**WORK ITEM:**
Your output should be the lines below from the one holding "Bangla Hunt Desk" through the one holding "詐取金で競艇? 約1.3億円脱税か", transcribed exactly, with no pictures.

═════ EXERCISE MATERIALS ═════

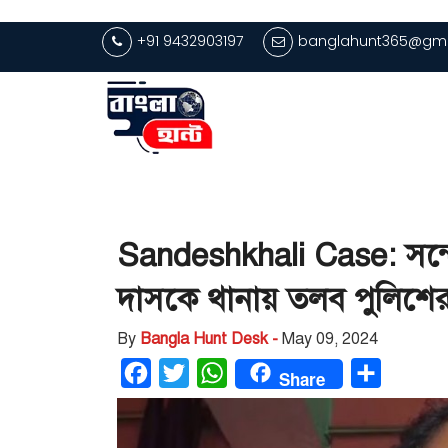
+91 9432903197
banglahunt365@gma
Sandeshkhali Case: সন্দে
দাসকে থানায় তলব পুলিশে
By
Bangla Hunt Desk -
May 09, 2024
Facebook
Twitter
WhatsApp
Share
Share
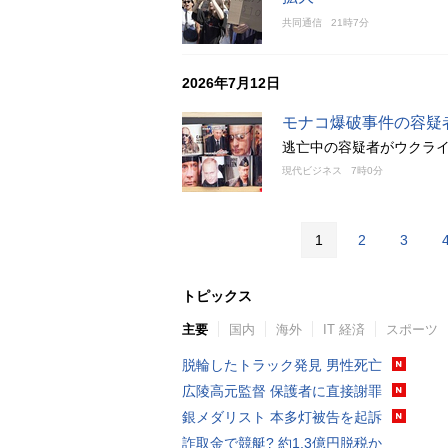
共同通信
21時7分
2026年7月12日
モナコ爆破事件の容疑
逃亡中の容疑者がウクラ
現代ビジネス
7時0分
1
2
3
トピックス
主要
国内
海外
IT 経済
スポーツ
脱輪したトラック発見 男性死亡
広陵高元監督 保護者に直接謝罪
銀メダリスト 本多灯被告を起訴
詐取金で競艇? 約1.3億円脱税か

═════
═════ EXERCISE MATERIALS ═════

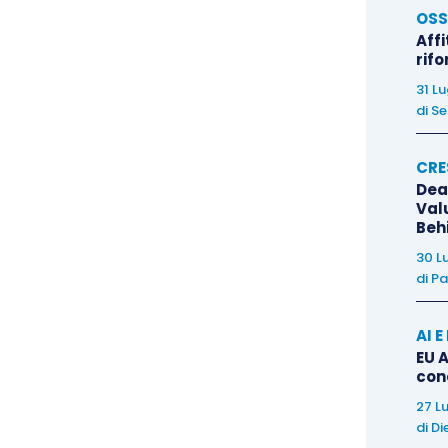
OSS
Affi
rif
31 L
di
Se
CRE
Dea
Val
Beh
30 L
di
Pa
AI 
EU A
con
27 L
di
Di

═════

**WRITTEN REPLY:**
Bangla Hunt Desk -
May 09, 2024
Facebook
Twitter
WhatsApp
Share
Share
共同通信
21時7分
2026年7月12日
モナコ爆破事件の容疑
逃亡中の容疑者がウクラ
現代ビジネス
7時0分
1
2
3
トピックス
主要
国内
海外
IT 経済
スポーツ
脱輪したトラック発見 男性死亡
広陵高元監督 保護者に直接謝罪
銀メダリスト 本多灯被告を起訴
詐取金で競艇? 約1.3億円脱税か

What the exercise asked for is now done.